Turned out Lesser was right. The state DPH, to its credit, went back and matched up all COVID reports with actual vaccination data and found 6,137 breakthrough cases from February through the middle of last week. That includes the 2,822 cases for the first half of this month.
Lesser, a strong proponent of expanded, statesponsored health coverage, thinks a big part of the breakthrough problem is parents with kids under 12 — who aren’t yet eligible for the vaccinations. Those kids bring home the illness along with harmless scrapes on their knees.
And of course, as always, we don’t know how many people actually have COVID-19 because folks aren’t seeking out tests. So we’ll never know how many breakthrough infections are in our midst, even if Connecticut is far ahead of just about all the other states in testing.
“We just need a much more robust testing regime,” Lesser said.
What are the numbers? As of Friday, data the state
DPH showed me reveal that 149 out of every 100,000 Connecticut residents fully vaccinated contracted a case of COVID in the first half of August — well under the 465 out of 100,000 who were not vaccinated and came down with the illness in that same time.
For July, the state’s numbers show COVID cases in 316 of every 100,000 unvaccinated (if you’re using the old Dewey Decimal system, that’s three-tenths of 1 percent) and 85 of every 100,000 who were fully vaccinated.
So, a great deal for the low, low price you pay for the vaccination.

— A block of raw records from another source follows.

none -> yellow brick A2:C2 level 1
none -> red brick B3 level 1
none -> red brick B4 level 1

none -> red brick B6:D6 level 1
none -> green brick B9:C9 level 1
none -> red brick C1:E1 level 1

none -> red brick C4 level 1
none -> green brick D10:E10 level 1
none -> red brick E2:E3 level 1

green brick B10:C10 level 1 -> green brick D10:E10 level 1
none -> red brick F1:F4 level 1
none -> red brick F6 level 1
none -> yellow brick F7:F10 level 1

There is no national or state-by-state measure of breakthroughs and if you see one, don’t trust it. Every state does things differently.
Hospital numbers show that in recent weeks 25 percent to 30 percent of people sick enough to be admitted were vaccinated. That suggests that although infections in inoculated people may be less severe, they’re not way less severe.
As for cases, it’s actually a bit better than the state reports in favor of vaccinations. By my calculations, using the actual, reported number of people fully vaccinated and the reported number of cases, the first half of August showed 617 cases for every 100,000 unvaccinated and 128 per 100,000 vaccinated, not 149 per 100,000.
In my method, each month shows a similar difference with the state’s figures. But of course, the message is the same: You’re three or four or five or six times safer with the inoculations. Not ten or 20 times safer, like we thought, but safer nonetheless.
There are lots of ways to look at the numbers and lots we still don’t know. In the coming days and weeks, we hope the public health team of Sosa, Geballe, Gifford & Lamont reveal the following: A breakdown of who’s getting the breakthrough cases by age within each month; and by location within the state. Are there many clusters of breakthroughs, like we saw in Provincetown, Mass.?
How about the number of weeks people were vaccinated before they tested positive? That matters a lot as we look at boosters. And, is there a pattern that shows improperly administered doses?
We build this machine as we fly it, nowhere more than in measuring breakthrough infections.